IOC Relevance and Timeliness
High-volume feeds are useless if they lack context or arrive too late. Evaluate feeds on their time-to-detect for emerging threats, false-positive rates, and how well they map to your threat profile. Recorded Future processes over 900 billion data points daily; CrowdStrike draws on first-party telemetry from millions of endpoints.
Specialization
Some vendors focus on specific domains: Intel 471 specializes in underground and adversary intelligence, Digital Shadows in external attack surface risks, and Mandiant in APT group tracking. Match vendor specialization to your primary threat concerns.

STIX/TAXII Adoption

The STIX 2.1 / TAXII 2.1 standards have become the de facto interoperability layer. Most major vendors now support these formats, enabling SOC teams to mix and match feeds from multiple providers without vendor lock-in. Platforms like EclecticIQ (Amsterdam) and ThreatQuotient (acquired by Securonix in 2025) are built specifically around these standards.

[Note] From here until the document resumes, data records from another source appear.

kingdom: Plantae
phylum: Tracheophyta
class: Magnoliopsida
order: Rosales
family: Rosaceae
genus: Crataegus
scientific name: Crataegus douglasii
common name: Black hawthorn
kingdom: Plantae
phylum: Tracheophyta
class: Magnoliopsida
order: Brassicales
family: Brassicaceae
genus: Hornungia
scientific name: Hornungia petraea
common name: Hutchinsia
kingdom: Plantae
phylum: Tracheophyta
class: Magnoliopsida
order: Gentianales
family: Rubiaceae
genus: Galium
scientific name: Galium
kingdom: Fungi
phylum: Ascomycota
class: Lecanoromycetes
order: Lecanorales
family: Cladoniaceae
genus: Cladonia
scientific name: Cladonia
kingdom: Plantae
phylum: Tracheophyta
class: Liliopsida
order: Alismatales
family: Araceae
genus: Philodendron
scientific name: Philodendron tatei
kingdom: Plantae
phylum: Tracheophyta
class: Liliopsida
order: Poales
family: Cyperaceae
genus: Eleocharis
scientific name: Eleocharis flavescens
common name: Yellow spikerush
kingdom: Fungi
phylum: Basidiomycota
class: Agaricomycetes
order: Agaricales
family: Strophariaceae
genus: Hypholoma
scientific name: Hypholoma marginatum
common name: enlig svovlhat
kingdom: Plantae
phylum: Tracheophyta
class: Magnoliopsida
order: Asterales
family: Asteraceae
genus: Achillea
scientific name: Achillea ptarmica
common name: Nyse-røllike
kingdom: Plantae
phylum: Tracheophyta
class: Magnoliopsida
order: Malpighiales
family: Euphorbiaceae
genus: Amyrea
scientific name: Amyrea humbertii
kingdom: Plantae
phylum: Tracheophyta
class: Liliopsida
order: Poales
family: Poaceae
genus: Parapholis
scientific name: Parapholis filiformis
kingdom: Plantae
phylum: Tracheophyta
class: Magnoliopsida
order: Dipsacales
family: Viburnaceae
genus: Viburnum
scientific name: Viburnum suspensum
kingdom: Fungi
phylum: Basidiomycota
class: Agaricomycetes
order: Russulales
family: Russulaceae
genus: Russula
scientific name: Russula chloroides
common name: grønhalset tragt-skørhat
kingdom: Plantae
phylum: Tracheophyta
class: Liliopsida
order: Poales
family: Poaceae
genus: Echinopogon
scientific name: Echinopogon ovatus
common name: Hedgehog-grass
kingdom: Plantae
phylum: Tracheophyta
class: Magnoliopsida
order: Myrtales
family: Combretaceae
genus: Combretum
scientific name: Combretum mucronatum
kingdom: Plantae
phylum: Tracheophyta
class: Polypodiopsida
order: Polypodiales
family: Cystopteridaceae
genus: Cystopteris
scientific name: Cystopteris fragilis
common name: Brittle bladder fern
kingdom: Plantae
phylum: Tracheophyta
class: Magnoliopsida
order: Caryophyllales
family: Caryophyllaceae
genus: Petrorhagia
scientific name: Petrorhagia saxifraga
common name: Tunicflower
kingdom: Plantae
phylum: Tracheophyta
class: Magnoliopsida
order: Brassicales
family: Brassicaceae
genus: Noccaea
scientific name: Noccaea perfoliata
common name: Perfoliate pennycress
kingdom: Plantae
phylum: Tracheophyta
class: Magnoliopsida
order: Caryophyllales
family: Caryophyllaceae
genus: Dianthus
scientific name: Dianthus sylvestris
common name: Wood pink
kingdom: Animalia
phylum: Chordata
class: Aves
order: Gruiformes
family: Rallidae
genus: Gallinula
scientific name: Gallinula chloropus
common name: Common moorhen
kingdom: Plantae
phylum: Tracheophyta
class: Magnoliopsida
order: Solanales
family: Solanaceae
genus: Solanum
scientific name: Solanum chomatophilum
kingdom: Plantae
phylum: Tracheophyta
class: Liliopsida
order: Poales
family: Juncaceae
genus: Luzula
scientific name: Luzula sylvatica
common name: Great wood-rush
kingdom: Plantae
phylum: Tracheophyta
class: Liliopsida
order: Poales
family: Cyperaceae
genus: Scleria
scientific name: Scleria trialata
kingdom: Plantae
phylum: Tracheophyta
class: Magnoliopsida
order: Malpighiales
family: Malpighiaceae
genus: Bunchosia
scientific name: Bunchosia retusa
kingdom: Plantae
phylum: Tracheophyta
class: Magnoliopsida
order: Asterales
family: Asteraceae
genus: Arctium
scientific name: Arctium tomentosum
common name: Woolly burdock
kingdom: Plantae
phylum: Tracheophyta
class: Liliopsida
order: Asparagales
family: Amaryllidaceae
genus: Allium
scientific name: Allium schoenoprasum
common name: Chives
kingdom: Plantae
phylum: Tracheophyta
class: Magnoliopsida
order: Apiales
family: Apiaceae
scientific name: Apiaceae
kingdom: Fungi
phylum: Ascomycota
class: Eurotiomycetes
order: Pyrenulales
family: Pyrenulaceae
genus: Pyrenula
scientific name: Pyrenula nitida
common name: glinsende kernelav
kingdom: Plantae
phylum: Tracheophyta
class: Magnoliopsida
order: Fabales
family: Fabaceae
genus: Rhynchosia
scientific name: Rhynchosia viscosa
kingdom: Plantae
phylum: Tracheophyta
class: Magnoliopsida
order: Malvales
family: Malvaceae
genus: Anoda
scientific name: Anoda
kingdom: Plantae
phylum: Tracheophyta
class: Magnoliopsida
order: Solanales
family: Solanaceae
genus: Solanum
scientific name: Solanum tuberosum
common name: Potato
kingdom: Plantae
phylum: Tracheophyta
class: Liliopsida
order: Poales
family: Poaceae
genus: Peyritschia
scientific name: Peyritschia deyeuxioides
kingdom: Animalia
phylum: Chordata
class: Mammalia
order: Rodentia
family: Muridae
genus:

Market Consolidation Trends

Recent acquisitions signal consolidation: Mastercard acquired Recorded Future in 2024, Dataminr announced plans to acquire ThreatConnect for $290M in late 2025, and Securonix acquired ThreatQuotient. This consolidation is integrating standalone TIP vendors into larger security ecosystems, which SOC teams should factor into long-term vendor selection.

Frequently Asked Questions

Q.What types of IOCs are typically included in these feeds?

Feeds commonly include IP addresses, domain names, file hashes (MD5, SHA-1, SHA-256), URLs, email addresses, CVE identifiers, and YARA rules. Premium feeds also include contextual metadata such as threat actor attribution, confidence scores, and MITRE ATT&CK mapping.

Q.How does Datapository collect and structure vendor data?

When you submit a request, our AI crawls public sources including vendor websites, documentation, integration marketplaces, and industry reports to compile and structure the latest information. This is not a static database—data is gathered on demand from publicly available sources.

Q.Can I filter by feeds that integrate with my specific SIEM?

Yes. You can specify your SIEM platform (e.g., Splunk, Microsoft Sentinel, Google Chronicle, IBM QRadar) in the customization prompt, and the results will be filtered to vendors with confirmed integrations for that platform.

Q.Are pricing details included in the dataset?

Pricing models (per-seat, per-endpoint, flat license, usage-based) are noted where publicly available. Most enterprise threat intel vendors require contacting sales for exact quotes, so the dataset focuses on pricing model type rather than exact figures.